══ TEXTE À ANALYSER ══

Faut-il le rappeler ? Première industrie de France avec 437 000 emplois pour un chiffre d’affaires s’élevant à 198 milliards d’euros, l’industrie agroalimentaire française est un des piliers du savoir-faire français aux quatre coins du monde. La filière est également un acteur central de la chaîne alimentaire, maillon central entre les producteurs agricoles, les distributeurs et les consommateurs.
Innover pour répondre aux attentes des consommateurs
Aujourd’hui, les industries agroalimentaires doivent être en capacité d’innover pour répondre aux attentes des consommateurs et s’inscrire dans une stratégie de croissance sur les marchés internationaux. Fragilisées par une contraction de leurs marges, les industries agroalimentaires souffrent d’un déficit d’investissement qui nuit à leur compétitivité et entrave l’innovation et la conquête de nouveaux marchés, notamment à l’export.
Pour ce faire, le Gouvernement a annoncé un plan ambitieux comportant la création d’un fonds d’investissement (consolidation et capital-développement) dédié à la filière agroalimentaire, avec pour objectif de lever plus de 500 millions d’euros, dont 200 millions d’euros apportés par l’Etat ; La facilitation de l’accès à France 2030, notamment sur les volets « décarbonation » et « robotisation » ; Le report de charges sociales et fiscales pour les entreprises qui le souhaitent ; Les « Boosters IAA » avec une formation des dirigeants à l’export assurée par Business France.
«L’industrie agroalimentaire française est un formidable atout pour la souveraineté alimentaire de notre pays. Le plan de soutien porte l’ambition de l’Etat et est structurant pour la filière tout en lui permettant de consolider ses fondations pour mieux se projeter dans son développement vers une chaîne de production alimentaire plus décarbonée et mieux rémunératrice pour les agriculteurs», a déclaré Marc Fesneau. Pour Roland Lescure : « L’Etat est aux côtés des acteurs de l’agroalimentaire pour renforcer la compétitivité de la filière et conforter notre souveraineté alimentaire. Rien ne se fera néanmoins sans la détermination de tous les acteurs d’aller également dans ce sens et de travailler à des solutions collectives innovantes et créatrices de valeur ».
Trois volets pour aider les industriels
Ce plan est divisé en trois volets : un soutien à court terme en trésorerie ; un soutien de moyen terme pour aider les industries agroalimentaires à grandir, se consolider et se moderniser ; un soutien à l’export pour aller à la conquête de nouveaux marchés à l’international et miser sur la marque France. La principale mesure de ce plan consiste en la création d’un fonds public/privé dont la cible est de 500 M€. La stratégie d’investissement du fonds fera l’objet d’une concertation dans les semaines qui viennent.
Que contiennent les mesures de ce plan ? En premier lieu, celles-ci se focalisent sur les maillons industriels de la transformation alimentaire, maillons stratégiques liant les activités de production agricole et le consommateur, via la distribution ou la restauration. Trois volets de mesures de soutien, de court terme pour sortir des crises par le haut, et de moyen/long terme pour engager des dynamiques vertueuses et être au rendez-vous des transitions alimentaire, écologique, environnementale et énergétique dans la filière en renouant avec la compétitivité : Le volet 1 a pour objectif d’apporter un soutien de court terme en trésorerie ; le volet 2 doit permettre de relancer la dynamique à l’export en accompagnant les entreprises agroalimentaires françaises à l’international et le volet 3 a pour objectif de déployer une vision stratégique pour la compétitivité de la filière via la consolidation et l’investissement et accélérer la transition écologique.

═══

> CONSIGNE DE TRAVAIL:
Répondez aux questions suivantes à partir du texte sur l'industrie agroalimentaire.
(a) Combien d'emplois l'industrie agroalimentaire française représente-t-elle ?
(b) Quelle part des plus de 500 millions d'euros visés par le fonds d'investissement l'État apporte-t-il ?
(c) Qu'est-ce qui fera l'objet d'une concertation dans les semaines qui viennent ?

══ INFORMATIONS EXTRAITES ══

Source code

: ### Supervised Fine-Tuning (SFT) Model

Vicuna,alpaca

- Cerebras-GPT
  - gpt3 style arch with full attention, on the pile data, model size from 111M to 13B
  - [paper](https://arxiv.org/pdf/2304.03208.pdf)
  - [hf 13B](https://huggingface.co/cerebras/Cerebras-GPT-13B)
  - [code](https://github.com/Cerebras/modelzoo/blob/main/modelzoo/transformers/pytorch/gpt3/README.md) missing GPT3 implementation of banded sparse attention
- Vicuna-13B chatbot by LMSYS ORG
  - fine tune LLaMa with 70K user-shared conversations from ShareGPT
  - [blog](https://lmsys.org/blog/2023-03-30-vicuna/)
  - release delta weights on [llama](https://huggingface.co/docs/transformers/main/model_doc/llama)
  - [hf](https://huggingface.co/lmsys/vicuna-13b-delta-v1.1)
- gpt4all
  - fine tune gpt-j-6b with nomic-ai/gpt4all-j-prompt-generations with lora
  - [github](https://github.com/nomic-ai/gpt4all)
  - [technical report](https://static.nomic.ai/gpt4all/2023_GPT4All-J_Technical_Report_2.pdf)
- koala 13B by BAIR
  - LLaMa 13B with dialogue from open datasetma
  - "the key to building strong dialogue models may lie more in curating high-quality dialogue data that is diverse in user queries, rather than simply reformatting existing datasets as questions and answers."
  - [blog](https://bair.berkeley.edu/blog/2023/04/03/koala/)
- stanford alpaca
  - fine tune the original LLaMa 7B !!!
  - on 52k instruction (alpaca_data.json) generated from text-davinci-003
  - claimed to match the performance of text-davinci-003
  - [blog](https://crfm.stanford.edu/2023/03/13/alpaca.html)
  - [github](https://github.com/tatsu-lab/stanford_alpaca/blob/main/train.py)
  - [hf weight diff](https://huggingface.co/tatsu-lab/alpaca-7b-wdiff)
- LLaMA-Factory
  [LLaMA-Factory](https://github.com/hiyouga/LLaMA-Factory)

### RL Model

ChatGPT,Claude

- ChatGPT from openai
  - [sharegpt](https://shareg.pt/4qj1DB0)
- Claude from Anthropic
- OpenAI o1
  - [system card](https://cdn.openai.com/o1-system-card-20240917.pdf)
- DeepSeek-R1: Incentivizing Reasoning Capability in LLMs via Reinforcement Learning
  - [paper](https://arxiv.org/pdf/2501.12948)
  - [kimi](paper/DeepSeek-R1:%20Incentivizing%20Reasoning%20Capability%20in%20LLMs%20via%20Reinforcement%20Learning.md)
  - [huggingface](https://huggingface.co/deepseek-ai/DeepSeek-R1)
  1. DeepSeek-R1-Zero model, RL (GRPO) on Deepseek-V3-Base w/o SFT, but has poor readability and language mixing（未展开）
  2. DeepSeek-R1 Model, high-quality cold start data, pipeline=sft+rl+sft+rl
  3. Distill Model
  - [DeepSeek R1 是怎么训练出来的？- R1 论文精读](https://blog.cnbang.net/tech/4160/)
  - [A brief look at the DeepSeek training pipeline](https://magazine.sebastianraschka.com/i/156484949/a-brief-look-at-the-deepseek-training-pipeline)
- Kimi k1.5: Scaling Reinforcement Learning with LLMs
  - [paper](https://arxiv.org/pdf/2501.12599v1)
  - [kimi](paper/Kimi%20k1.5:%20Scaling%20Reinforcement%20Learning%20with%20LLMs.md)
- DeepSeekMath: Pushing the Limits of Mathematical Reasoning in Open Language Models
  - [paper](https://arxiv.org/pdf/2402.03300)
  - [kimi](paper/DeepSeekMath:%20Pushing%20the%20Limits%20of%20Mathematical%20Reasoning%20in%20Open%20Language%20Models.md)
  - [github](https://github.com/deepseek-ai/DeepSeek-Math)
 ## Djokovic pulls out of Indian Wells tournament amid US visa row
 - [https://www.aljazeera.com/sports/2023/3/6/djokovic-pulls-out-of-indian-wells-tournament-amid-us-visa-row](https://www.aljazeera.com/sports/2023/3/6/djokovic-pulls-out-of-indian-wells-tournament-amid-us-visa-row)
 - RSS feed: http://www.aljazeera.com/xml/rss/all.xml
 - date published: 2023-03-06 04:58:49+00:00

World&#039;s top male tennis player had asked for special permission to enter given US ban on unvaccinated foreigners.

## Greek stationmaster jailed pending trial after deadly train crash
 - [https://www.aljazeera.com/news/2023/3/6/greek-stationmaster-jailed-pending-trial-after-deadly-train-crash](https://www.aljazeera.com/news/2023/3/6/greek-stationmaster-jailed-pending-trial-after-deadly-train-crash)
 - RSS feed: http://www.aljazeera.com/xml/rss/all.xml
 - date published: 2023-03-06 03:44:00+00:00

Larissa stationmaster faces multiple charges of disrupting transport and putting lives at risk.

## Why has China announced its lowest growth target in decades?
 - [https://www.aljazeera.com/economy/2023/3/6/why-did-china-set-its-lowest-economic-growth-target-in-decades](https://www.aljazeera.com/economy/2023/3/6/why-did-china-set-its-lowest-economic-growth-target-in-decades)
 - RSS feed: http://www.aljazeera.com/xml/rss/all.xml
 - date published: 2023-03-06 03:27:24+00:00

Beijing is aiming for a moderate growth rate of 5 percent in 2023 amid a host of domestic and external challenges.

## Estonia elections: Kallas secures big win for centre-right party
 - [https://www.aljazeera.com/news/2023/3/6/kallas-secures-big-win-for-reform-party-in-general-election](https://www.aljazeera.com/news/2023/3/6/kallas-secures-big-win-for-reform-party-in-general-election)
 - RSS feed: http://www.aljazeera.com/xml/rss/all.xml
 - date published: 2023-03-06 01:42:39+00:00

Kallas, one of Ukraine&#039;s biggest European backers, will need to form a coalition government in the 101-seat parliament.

═══

> RÉPONSE RÉDIGÉE:
(a) Elle représente 437 000 emplois.
(b) L'État apporte 200 millions d'euros.
(c) La stratégie d'investissement du fonds fera l'objet de cette concertation.